▸ EXERCISE DESCRIPTION
The listing below contains a span that opens with the line containing "Supreme Court" and closes with the line containing "but I wouldn't know. If anyone has". Return that span exactly.

▸ ENTRIES SUPPLIED

• • •

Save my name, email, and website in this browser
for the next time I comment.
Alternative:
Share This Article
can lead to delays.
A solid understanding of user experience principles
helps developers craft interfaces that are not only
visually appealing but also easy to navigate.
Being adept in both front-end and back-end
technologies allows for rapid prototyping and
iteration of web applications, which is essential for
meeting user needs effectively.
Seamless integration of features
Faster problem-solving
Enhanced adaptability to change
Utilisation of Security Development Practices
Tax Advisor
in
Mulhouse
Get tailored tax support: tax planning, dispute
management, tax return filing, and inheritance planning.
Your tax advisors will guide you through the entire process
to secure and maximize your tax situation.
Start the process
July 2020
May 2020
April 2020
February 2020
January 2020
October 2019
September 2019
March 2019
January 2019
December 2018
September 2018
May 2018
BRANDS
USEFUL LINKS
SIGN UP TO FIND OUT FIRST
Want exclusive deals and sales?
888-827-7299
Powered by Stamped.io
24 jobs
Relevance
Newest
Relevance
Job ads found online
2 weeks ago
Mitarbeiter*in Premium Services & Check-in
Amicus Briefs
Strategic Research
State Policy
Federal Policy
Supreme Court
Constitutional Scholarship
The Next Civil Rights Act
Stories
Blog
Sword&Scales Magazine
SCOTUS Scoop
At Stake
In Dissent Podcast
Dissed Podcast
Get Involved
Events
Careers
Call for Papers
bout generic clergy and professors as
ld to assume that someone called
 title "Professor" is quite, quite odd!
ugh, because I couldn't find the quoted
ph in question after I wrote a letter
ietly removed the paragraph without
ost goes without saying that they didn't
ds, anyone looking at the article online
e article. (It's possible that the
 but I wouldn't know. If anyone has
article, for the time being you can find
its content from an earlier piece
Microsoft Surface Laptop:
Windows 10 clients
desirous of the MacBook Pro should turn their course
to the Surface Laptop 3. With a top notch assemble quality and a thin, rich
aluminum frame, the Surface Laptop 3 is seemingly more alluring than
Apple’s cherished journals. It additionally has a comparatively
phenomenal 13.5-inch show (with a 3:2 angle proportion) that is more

• • •

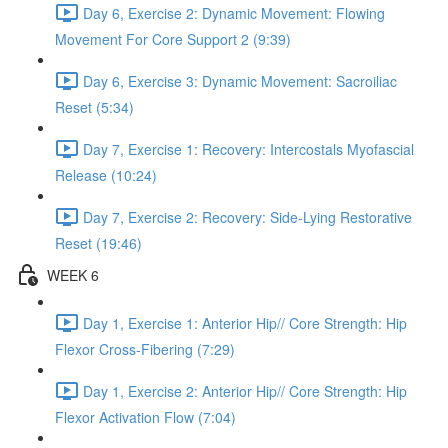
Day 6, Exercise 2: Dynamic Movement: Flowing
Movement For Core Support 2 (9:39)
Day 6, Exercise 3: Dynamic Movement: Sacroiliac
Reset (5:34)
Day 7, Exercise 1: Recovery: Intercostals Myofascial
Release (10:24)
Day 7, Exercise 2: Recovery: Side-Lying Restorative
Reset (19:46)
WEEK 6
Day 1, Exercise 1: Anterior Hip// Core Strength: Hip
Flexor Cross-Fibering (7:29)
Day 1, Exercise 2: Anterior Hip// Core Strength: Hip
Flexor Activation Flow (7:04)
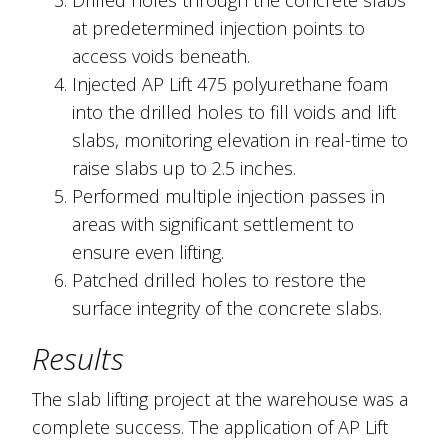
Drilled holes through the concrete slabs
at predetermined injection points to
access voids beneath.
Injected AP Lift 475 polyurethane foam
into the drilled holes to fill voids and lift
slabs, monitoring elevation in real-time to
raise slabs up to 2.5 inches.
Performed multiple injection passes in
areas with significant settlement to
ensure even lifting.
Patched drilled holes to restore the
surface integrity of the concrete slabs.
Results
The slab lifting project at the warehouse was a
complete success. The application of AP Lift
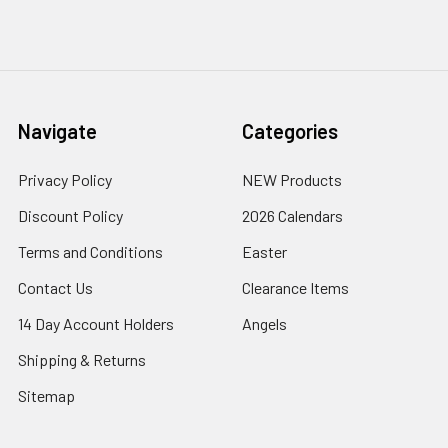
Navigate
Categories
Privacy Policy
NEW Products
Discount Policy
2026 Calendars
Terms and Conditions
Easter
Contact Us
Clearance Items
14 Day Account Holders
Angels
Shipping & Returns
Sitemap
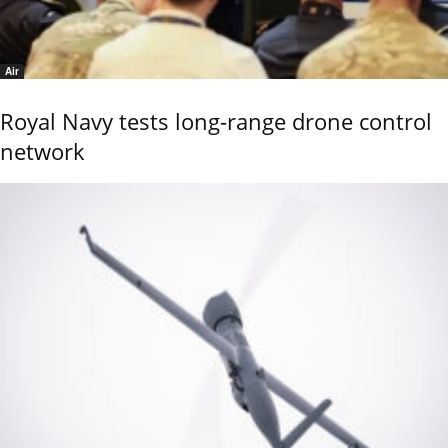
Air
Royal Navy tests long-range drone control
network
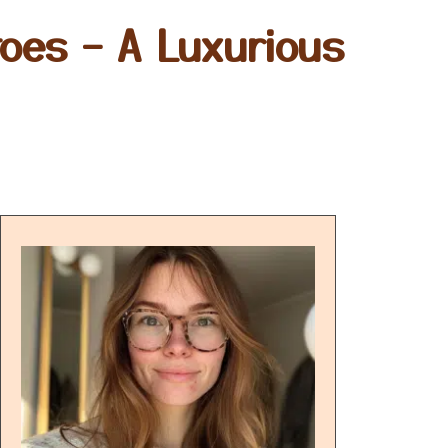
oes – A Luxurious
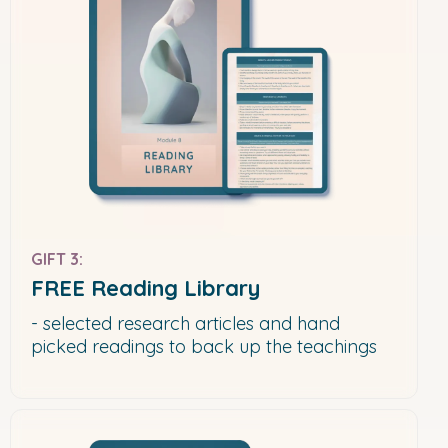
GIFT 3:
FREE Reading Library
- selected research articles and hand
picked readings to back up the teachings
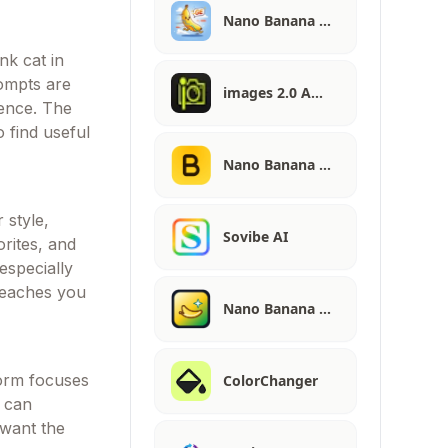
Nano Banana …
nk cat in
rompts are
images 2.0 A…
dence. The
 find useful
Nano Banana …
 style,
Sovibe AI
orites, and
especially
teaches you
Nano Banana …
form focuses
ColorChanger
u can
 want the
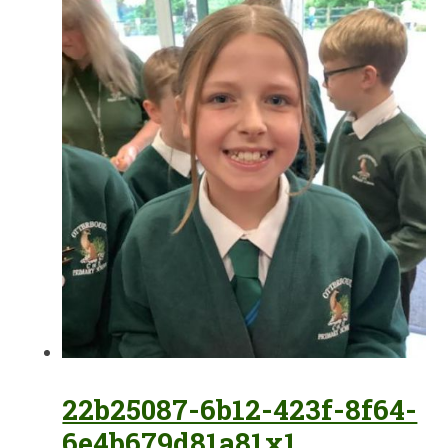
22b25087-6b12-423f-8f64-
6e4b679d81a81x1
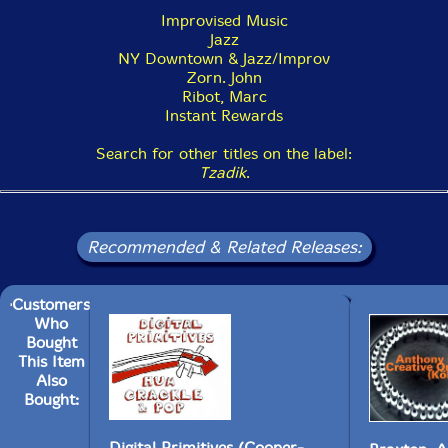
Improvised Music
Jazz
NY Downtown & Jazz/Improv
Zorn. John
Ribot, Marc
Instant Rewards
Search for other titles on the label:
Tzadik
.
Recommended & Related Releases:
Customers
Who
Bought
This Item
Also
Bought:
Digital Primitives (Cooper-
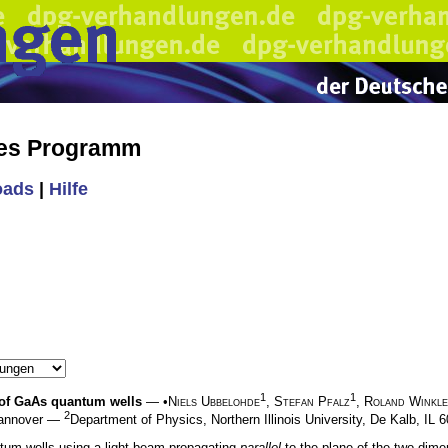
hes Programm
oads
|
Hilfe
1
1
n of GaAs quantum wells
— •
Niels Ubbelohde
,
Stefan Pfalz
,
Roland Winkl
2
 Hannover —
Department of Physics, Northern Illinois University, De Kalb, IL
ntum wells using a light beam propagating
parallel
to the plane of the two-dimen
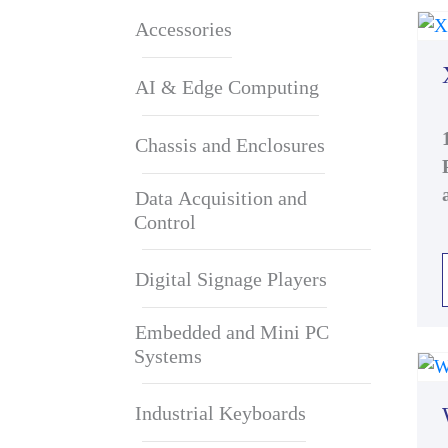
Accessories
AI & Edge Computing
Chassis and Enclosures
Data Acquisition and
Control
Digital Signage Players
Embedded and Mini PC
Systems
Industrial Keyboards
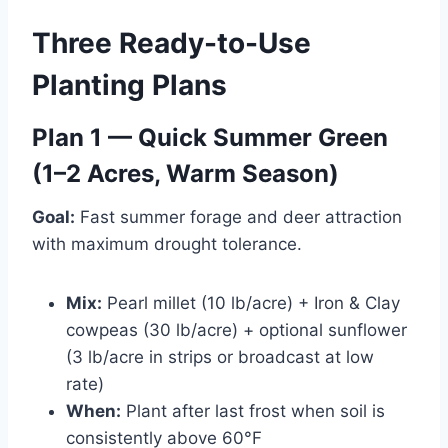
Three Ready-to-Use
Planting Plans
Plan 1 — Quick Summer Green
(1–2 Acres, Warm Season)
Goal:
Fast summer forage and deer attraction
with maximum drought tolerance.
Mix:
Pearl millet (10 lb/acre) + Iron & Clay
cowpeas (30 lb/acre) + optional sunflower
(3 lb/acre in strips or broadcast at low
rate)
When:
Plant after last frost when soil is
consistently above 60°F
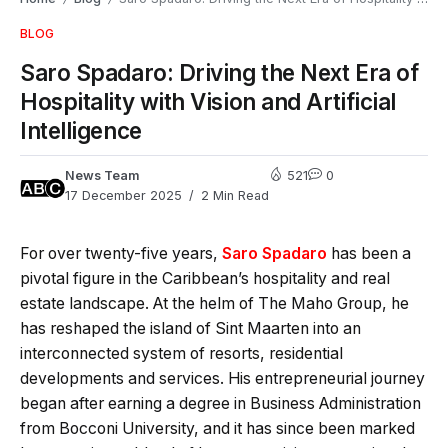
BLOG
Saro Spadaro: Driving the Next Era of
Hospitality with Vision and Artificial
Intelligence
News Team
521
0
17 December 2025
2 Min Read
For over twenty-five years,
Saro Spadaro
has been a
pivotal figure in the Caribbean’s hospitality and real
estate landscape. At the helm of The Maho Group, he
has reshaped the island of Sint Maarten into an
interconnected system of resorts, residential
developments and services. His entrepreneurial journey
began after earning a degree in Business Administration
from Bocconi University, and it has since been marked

• • •

▸ EXERCISE RESULT
Supreme Court
Constitutional Scholarship
The Next Civil Rights Act
Stories
Blog
Sword&Scales Magazine
SCOTUS Scoop
At Stake
In Dissent Podcast
Dissed Podcast
Get Involved
Events
Careers
Call for Papers
bout generic clergy and professors as
ld to assume that someone called
 title "Professor" is quite, quite odd!
ugh, because I couldn't find the quoted
ph in question after I wrote a letter
ietly removed the paragraph without
ost goes without saying that they didn't
ds, anyone looking at the article online
e article. (It's possible that the
 but I wouldn't know. If anyone has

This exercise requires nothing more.